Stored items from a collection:
********
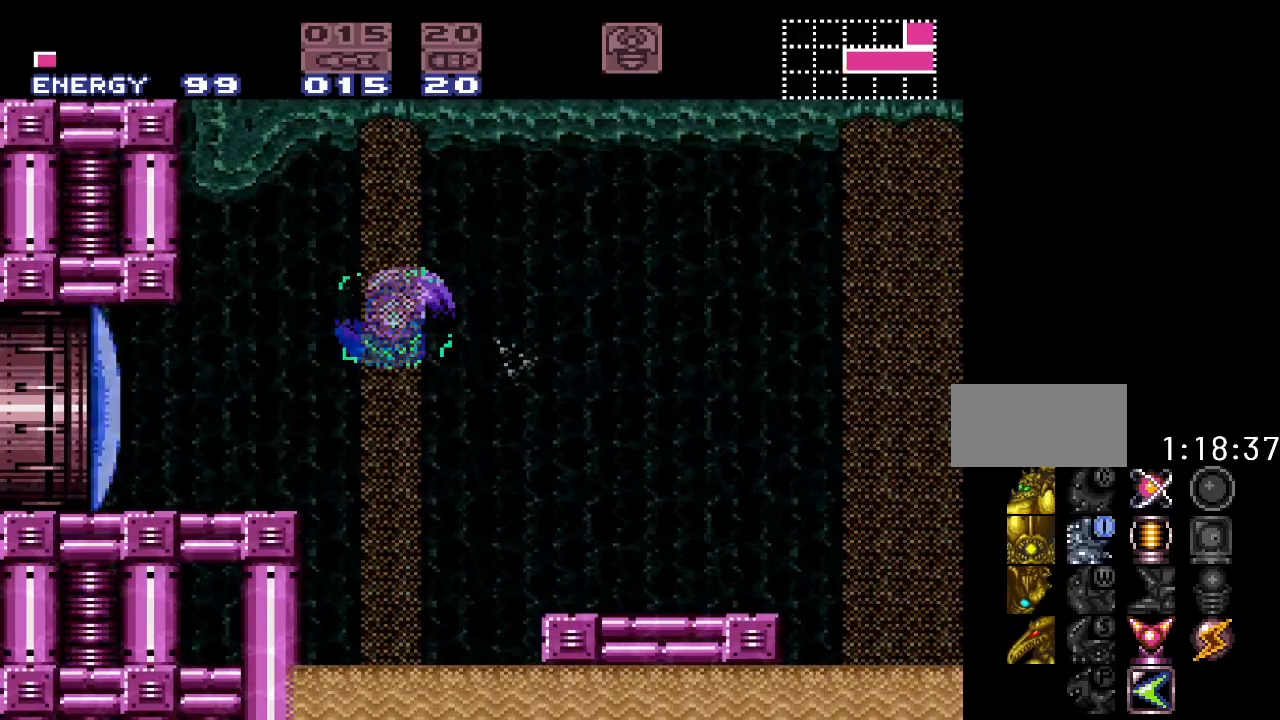
{"buttons": ["DPAD_LEFT"], "events": [[33, "Y", "up"], [283, "A", "down"], [367, "A", "up"]]}
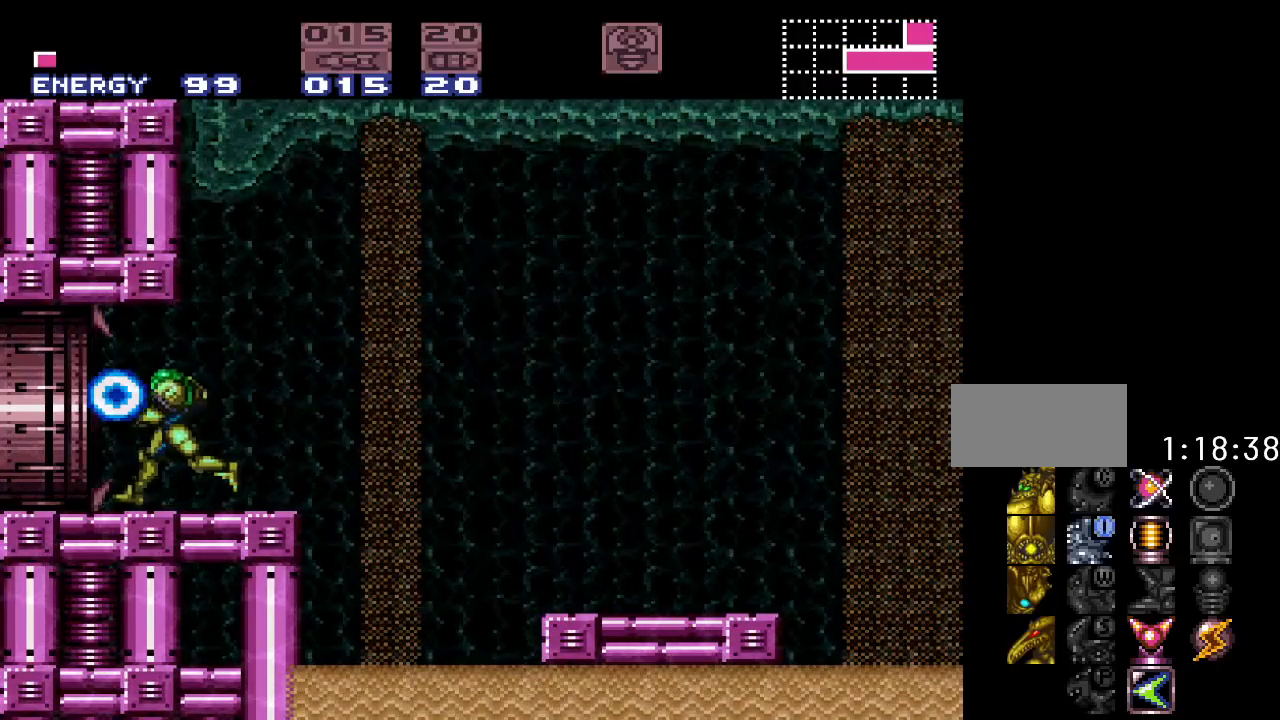
{"buttons": ["DPAD_LEFT"], "events": []}
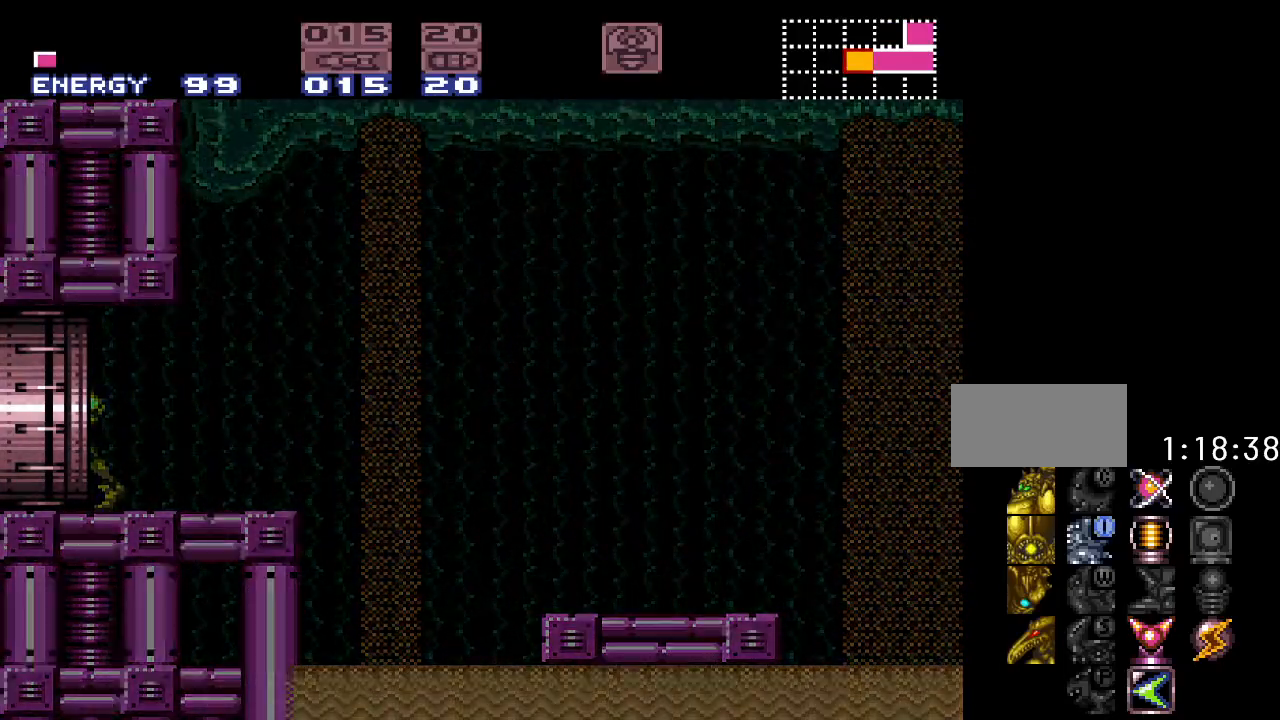
{"buttons": [], "events": [[67, "DPAD_LEFT", "up"]]}
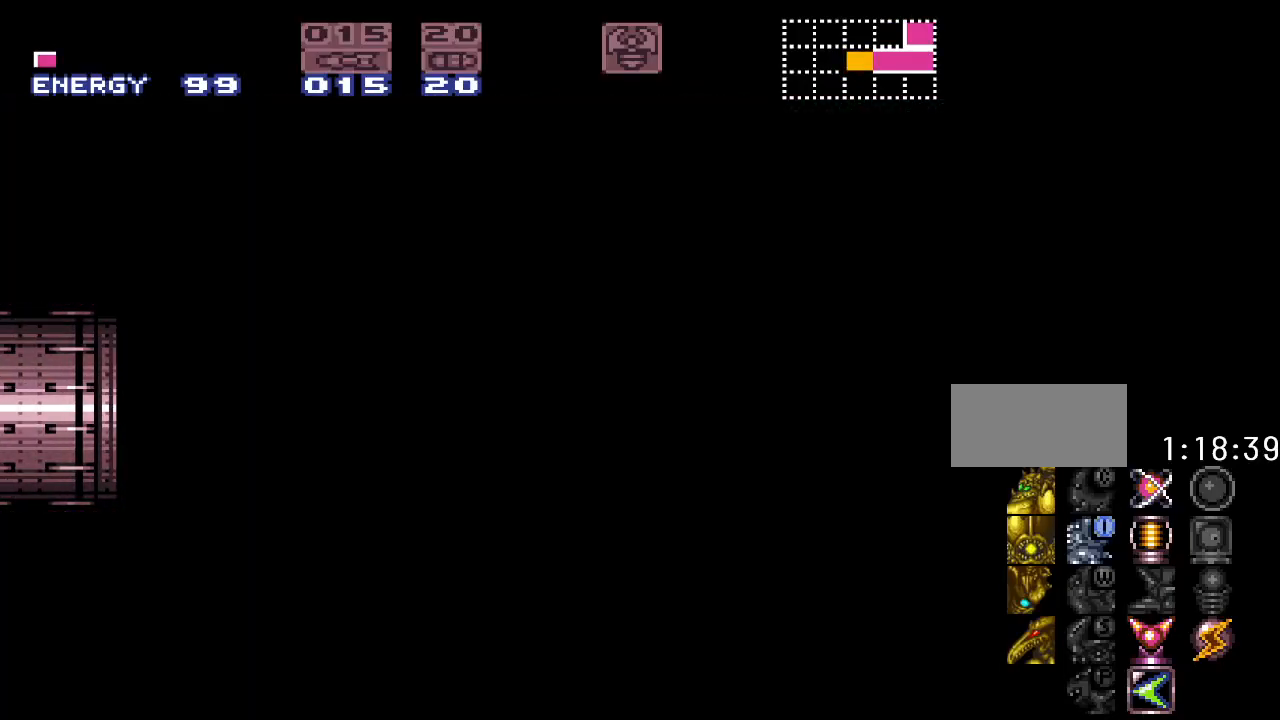
{"buttons": [], "events": []}
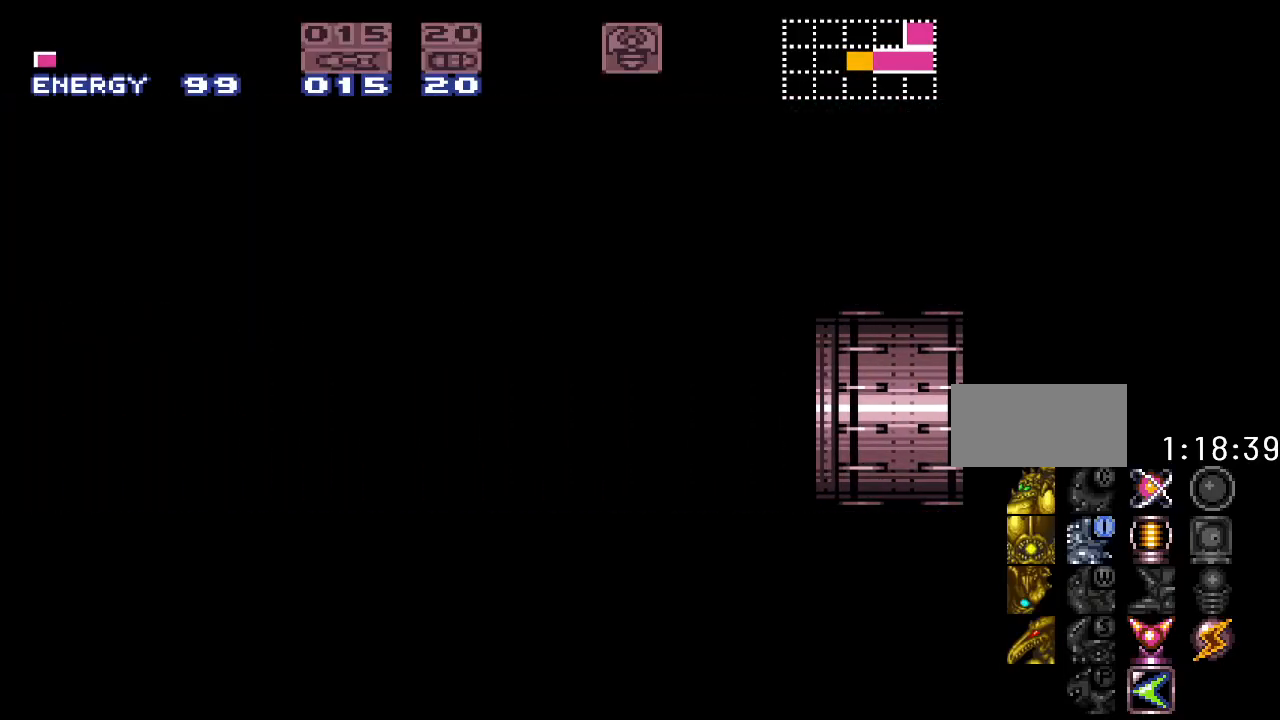
{"buttons": [], "events": []}
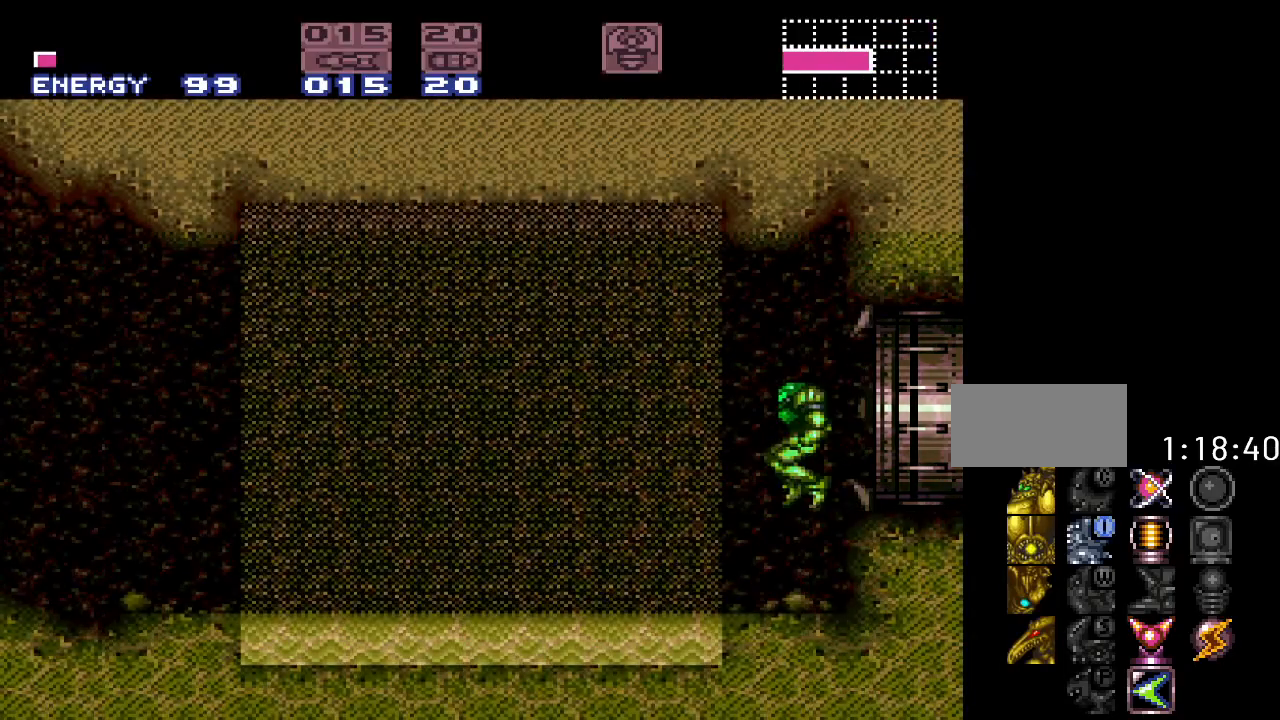
{"buttons": ["Y", "DPAD_LEFT"], "events": [[183, "Y", "down"], [250, "DPAD_RIGHT", "down"], [383, "DPAD_RIGHT", "up"], [433, "DPAD_LEFT", "down"]]}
********
▸ What you need to do: Write the records out once more, exactly as they appear, with no pictures.

▸ Exercise answer:
{"buttons": ["DPAD_LEFT"], "events": [[33, "Y", "up"], [283, "A", "down"], [367, "A", "up"]]}
{"buttons": ["DPAD_LEFT"], "events": []}
{"buttons": [], "events": [[67, "DPAD_LEFT", "up"]]}
{"buttons": [], "events": []}
{"buttons": [], "events": []}
{"buttons": ["Y", "DPAD_LEFT"], "events": [[183, "Y", "down"], [250, "DPAD_RIGHT", "down"], [383, "DPAD_RIGHT", "up"], [433, "DPAD_LEFT", "down"]]}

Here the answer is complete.